- [Requisiti del compito] Inserisci tutte le righe dei dati seguenti in una lista JSON di stringhe, una stringa per riga, omettendo le righe vuote. Escludi le immagini.

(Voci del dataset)
• • •

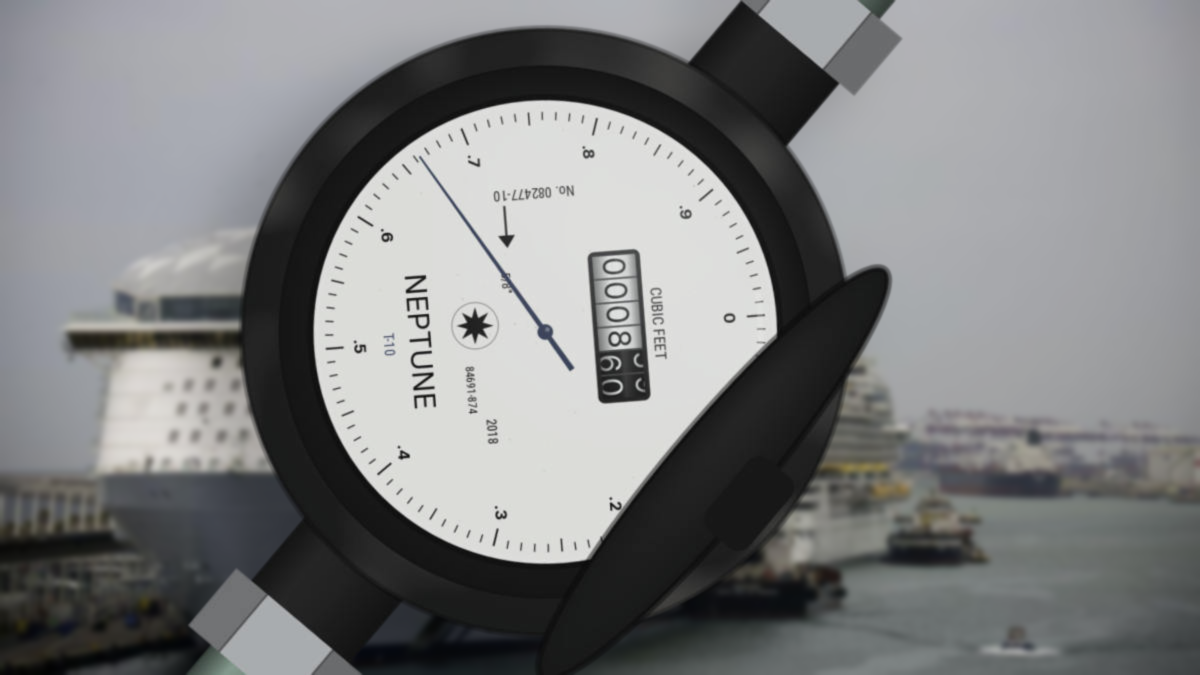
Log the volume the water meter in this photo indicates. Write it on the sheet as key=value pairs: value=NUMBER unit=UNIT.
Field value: value=859.66 unit=ft³
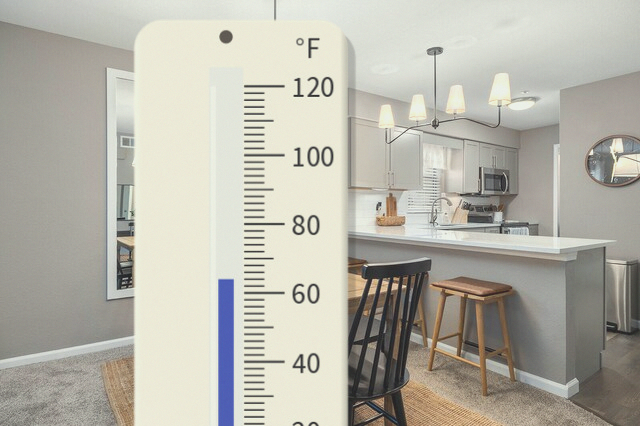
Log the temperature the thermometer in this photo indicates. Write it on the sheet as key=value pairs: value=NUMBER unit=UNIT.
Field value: value=64 unit=°F
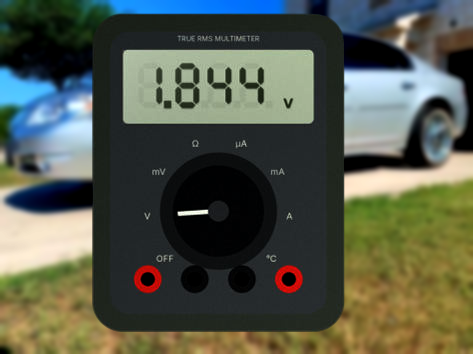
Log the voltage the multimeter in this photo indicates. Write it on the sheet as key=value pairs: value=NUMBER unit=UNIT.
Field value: value=1.844 unit=V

• • •

- [Soluzione scritta]
[
  "Log the volume the water meter in this photo indicates. Write it on the sheet as key=value pairs: value=NUMBER unit=UNIT.",
  "Field value: value=859.66 unit=ft³",
  "Log the temperature the thermometer in this photo indicates. Write it on the sheet as key=value pairs: value=NUMBER unit=UNIT.",
  "Field value: value=64 unit=°F",
  "Log the voltage the multimeter in this photo indicates. Write it on the sheet as key=value pairs: value=NUMBER unit=UNIT.",
  "Field value: value=1.844 unit=V"
]